Although the majority accepted that the principled arguments for restricting LAP to communications with members of the legal professions were weak and ‘there is a strong case in terms of logic for allowing this appeal’ (Lord Neuberger), the Supreme Court rejected the appeal because:

  1. A reformulation of LAP would carry the risk of a clear and well understood principle becoming uncertain. There would be scope for confusion and inconsistency about which professions this applies to. Would it apply to architects and surveyors, for example, and would it apply to all of their advice or just some of it? At the moment, there is a strong presumption that LAP applies to any communications with members of the legal professions, because lawyers normally only give legal advice. Such a presumption would not apply in other professions.
  2. Given the significant consequences of extending the understood limits of LAP, it is more appropriate that the matter is left to Parliament to debate and deal with through the legislative process. Parliament may conclude that extending LAP to other professions is only appropriate on a conditional or limited basis.
  3. Parliament has legislated in this field on a number of occasions on the assumption that LAP only applies to advice given by lawyers.
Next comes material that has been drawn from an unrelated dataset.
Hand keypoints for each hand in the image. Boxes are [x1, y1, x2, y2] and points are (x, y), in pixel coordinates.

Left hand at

It would be inappropriate for the Supreme Court to depart from this assumption.

DISSENTING JUDGMENTS

Lord Sumption and Lord Clarke gave dissenting judgments. Lord Sumption considered that the test for identifying the categories of adviser LAP could apply to was a functional one and that any distinction between lawyers and accountants who were both supplying the same skilled legal tax advice was both irrational and inconsistent with the legal basis of privilege. Lord Sumption said that LAP is a substantive right of the client which protects a client’s freedom of action when dealing with their legal advisers. Its availability does not depend on the adviser’s status, provided that the advice is given in a professional context.
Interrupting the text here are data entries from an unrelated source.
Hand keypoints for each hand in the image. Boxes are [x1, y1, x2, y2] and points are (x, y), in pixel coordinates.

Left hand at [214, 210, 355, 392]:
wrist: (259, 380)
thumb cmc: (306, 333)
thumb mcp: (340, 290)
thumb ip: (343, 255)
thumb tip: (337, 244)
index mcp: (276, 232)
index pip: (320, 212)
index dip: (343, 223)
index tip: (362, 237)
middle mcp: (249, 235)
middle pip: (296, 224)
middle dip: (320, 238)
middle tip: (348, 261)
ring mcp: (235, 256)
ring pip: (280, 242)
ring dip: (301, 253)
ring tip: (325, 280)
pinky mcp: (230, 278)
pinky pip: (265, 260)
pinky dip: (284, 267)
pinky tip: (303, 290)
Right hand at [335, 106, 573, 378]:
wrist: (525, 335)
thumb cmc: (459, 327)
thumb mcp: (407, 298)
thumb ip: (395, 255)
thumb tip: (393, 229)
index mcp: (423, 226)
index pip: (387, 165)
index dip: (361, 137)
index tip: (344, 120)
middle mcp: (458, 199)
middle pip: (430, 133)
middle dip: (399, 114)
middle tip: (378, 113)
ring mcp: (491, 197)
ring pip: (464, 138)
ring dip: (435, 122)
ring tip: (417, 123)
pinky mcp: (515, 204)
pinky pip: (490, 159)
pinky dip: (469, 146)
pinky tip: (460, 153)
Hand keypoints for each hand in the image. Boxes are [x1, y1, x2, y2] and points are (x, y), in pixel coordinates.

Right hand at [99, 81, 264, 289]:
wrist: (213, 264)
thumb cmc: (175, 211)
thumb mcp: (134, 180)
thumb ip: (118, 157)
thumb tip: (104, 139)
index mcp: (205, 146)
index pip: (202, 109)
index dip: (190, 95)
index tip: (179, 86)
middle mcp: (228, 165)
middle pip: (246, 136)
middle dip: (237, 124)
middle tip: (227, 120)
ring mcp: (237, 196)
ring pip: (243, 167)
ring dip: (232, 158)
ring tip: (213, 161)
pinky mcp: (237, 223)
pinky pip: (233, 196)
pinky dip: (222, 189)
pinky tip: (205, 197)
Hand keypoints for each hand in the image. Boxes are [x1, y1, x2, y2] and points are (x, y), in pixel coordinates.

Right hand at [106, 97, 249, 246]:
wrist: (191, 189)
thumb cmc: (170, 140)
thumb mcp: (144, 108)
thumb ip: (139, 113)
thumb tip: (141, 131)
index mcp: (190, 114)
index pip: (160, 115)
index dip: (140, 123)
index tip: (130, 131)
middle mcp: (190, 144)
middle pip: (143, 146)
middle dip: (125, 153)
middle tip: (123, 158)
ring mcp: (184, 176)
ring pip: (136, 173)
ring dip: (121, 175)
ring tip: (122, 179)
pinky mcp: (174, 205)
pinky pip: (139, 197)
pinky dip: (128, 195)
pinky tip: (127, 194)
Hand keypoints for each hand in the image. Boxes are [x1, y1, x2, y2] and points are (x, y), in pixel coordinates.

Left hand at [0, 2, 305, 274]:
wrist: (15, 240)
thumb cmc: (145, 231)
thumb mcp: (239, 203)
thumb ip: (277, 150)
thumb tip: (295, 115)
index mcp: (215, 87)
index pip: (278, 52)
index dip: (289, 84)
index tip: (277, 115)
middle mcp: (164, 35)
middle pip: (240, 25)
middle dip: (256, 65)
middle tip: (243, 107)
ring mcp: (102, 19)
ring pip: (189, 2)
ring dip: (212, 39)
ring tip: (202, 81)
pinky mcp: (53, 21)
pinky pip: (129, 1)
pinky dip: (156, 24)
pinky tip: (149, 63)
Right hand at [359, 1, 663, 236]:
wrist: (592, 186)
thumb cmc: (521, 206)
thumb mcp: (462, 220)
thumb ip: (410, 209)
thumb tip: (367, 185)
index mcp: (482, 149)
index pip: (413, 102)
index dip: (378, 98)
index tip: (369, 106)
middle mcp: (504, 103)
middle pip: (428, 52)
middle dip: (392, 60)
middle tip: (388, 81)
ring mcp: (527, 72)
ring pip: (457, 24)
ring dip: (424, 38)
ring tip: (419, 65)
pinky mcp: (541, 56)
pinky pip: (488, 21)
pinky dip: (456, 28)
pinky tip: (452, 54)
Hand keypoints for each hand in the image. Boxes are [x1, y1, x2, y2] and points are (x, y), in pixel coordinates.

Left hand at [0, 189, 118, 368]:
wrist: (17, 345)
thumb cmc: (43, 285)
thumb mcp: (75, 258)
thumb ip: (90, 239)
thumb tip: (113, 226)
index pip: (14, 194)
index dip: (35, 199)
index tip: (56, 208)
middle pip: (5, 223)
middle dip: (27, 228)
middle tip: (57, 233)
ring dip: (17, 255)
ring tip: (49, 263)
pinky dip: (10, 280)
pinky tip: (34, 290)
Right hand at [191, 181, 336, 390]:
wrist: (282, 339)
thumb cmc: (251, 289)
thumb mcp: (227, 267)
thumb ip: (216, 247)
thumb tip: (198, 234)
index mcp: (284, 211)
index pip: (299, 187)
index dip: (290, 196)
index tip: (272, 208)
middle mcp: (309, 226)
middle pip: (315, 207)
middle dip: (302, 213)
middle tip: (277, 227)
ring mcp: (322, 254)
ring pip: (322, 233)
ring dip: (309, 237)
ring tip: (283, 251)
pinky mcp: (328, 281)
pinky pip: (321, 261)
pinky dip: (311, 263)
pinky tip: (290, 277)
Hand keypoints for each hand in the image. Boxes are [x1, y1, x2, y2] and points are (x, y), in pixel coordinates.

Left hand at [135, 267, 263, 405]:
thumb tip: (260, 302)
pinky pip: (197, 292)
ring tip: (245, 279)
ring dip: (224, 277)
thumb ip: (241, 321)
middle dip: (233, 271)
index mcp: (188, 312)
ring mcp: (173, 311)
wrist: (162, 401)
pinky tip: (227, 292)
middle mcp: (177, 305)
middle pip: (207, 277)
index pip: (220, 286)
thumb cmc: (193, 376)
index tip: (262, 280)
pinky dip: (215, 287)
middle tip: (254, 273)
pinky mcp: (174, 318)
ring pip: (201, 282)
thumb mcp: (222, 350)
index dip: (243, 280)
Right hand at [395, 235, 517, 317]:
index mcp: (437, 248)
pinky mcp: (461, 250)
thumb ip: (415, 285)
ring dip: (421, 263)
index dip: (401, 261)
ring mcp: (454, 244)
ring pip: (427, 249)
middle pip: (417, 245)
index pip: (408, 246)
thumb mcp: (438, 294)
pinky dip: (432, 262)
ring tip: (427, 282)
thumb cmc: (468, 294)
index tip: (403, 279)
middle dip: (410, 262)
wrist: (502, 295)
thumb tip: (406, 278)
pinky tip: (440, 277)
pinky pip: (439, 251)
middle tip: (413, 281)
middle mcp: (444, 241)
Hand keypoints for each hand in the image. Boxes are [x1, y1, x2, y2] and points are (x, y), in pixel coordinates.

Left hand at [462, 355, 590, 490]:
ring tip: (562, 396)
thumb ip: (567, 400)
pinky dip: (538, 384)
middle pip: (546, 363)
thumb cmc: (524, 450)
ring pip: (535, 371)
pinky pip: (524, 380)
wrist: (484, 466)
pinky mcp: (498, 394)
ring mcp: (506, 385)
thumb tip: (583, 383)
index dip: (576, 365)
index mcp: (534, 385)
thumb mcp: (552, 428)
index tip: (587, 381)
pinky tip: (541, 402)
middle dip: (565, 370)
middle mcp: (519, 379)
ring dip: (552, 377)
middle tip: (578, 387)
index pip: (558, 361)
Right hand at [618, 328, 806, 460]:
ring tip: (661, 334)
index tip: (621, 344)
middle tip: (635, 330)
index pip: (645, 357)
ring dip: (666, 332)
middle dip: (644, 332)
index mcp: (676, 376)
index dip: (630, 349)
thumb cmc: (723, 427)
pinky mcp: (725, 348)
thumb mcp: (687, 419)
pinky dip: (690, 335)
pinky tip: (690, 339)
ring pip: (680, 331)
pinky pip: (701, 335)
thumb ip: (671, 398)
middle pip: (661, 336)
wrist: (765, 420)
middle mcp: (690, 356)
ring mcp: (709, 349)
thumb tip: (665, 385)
Lord Sumption considered that the strongest argument for leaving the issue to Parliament to deal with was the argument at 3 above, ie that Parliament has legislated in this field on a number of occasions on the assumption that LAP only applies to advice given by lawyers (and indeed Parliament has considered on a number of occasions extending LAP to advice given by accountants, but has declined to do so). However, he concluded that this did not require the Court to refrain from giving a principled answer to the question. His main reasons were:

  1. LAP is a creation of the common law, not Parliament.
  2. Provisions in statutes proceed on assumptions about the common law, as declared by the courts. These assumptions may or may not be precise and it is the function of the courts to continue to clarify and develop the common law.
  3. The assumptions Parliament has made as to the scope of LAP are now contrary to principle, out of date and discriminatory. The courts should rectify the situation and ensure that legal, commercial or social practice is properly reflected in the way the law is applied.
  4. The concerns about LAP getting out of hand should not be addressed by discriminating between different categories of advisers. It can be addressed by the courts scrutinising the circumstances in which LAP is claimed and, in extreme cases, professional disciplinary actions.

Lord Clarke agreed with Lord Sumption and noted that it was a ‘striking feature’ of the judgments that they all agree with what the common law is or should be if the issue is treated as one of principle.